Exercise objective
Copy out each line below that has the word "format" in it.

The input
= Beginning of Section =

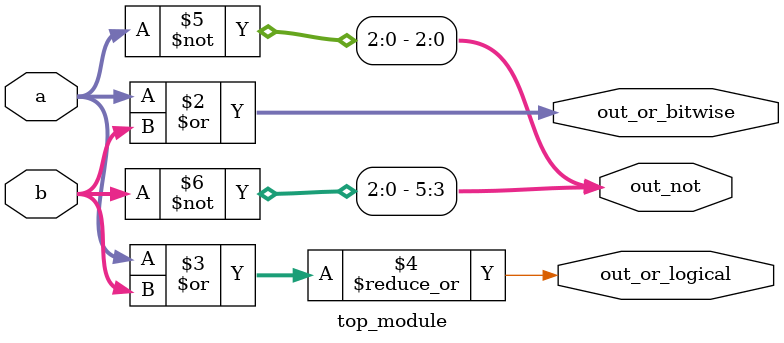
<source format=sv>
module top_module(
    input [2:0] a,
    input [2:0] b,
    output reg [2:0] out_or_bitwise,
    output reg out_or_logical,
    output [5:0] out_not
);

    always @(a, b) begin
        out_or_bitwise = a | b;
        out_or_logical = |(a | b);
        out_not = {~b, ~a};
    end

endmodule

</source>
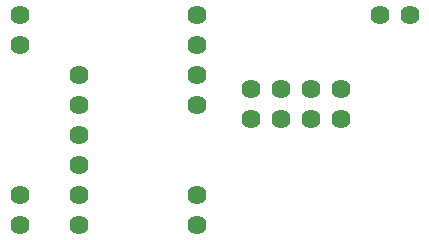
<source format=gbr>
%TF.GenerationSoftware,KiCad,Pcbnew,5.1.9-73d0e3b20d~88~ubuntu20.04.1*%
%TF.CreationDate,2020-12-29T15:57:48-08:00*%
%TF.ProjectId,st_adapter,73745f61-6461-4707-9465-722e6b696361,A*%
%TF.SameCoordinates,Original*%
%TF.FileFunction,Soldermask,Bot*%
%TF.FilePolarity,Negative*%
%FSLAX46Y46*%
G04 Gerber Fmt 4.6, Leading zero omitted, Abs format (unit mm)*
G04 Created by KiCad (PCBNEW 5.1.9-73d0e3b20d~88~ubuntu20.04.1) date 2020-12-29 15:57:48*
%MOMM*%
%LPD*%
G01*
G04 APERTURE LIST*
%ADD10C,1.620000*%
G04 APERTURE END LIST*
D10*
%TO.C,CN2A*%
X101270000Y-91520000D03*
X98730000Y-91520000D03*
X83250000Y-106760000D03*
X83250000Y-109300000D03*
X83250000Y-99140000D03*
X83250000Y-96600000D03*
X83250000Y-94060000D03*
X83250000Y-91520000D03*
X68250000Y-106760000D03*
X68250000Y-109300000D03*
X73250000Y-109300000D03*
X73250000Y-106760000D03*
X73250000Y-104220000D03*
X73250000Y-101680000D03*
X73250000Y-99140000D03*
X73250000Y-96600000D03*
X68250000Y-94060000D03*
X68250000Y-91520000D03*
%TD*%
%TO.C,CN1*%
X87815000Y-100370000D03*
X90355000Y-100370000D03*
X92895000Y-100370000D03*
X95435000Y-100370000D03*
X87815000Y-97830000D03*
X90355000Y-97830000D03*
X92895000Y-97830000D03*
X95435000Y-97830000D03*
%TD*%
M02*

</source>
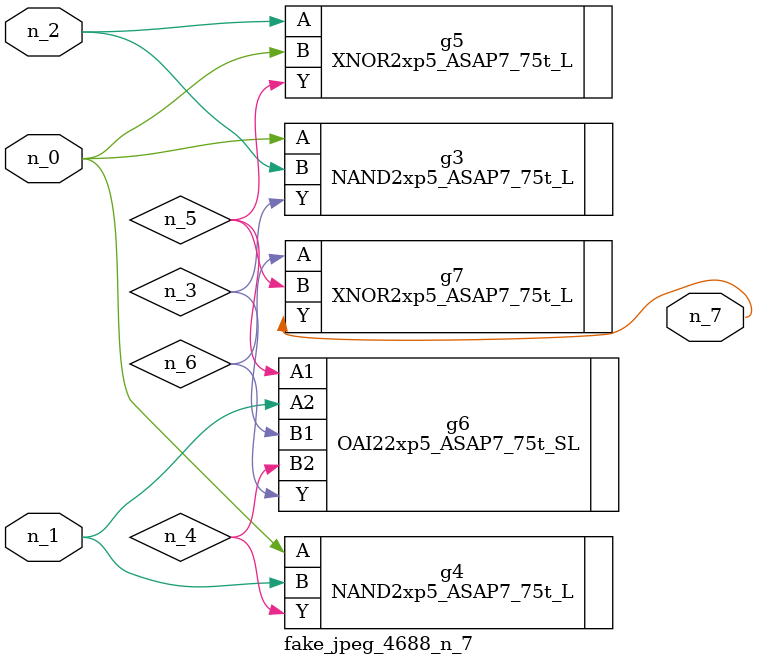
<source format=v>
module fake_jpeg_4688_n_7 (n_0, n_2, n_1, n_7);

input n_0;
input n_2;
input n_1;

output n_7;

wire n_3;
wire n_4;
wire n_6;
wire n_5;

NAND2xp5_ASAP7_75t_L g3 ( 
.A(n_0),
.B(n_2),
.Y(n_3)
);

NAND2xp5_ASAP7_75t_L g4 ( 
.A(n_0),
.B(n_1),
.Y(n_4)
);

XNOR2xp5_ASAP7_75t_L g5 ( 
.A(n_2),
.B(n_0),
.Y(n_5)
);

OAI22xp5_ASAP7_75t_SL g6 ( 
.A1(n_5),
.A2(n_1),
.B1(n_3),
.B2(n_4),
.Y(n_6)
);

XNOR2xp5_ASAP7_75t_L g7 ( 
.A(n_6),
.B(n_5),
.Y(n_7)
);


endmodule
</source>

= End of Section =

Exercise result
<source format=sv>
<source format=gbr>
G04 Gerber Fmt 4.6, Leading zero omitted, Abs format (unit mm)*
<source format=v>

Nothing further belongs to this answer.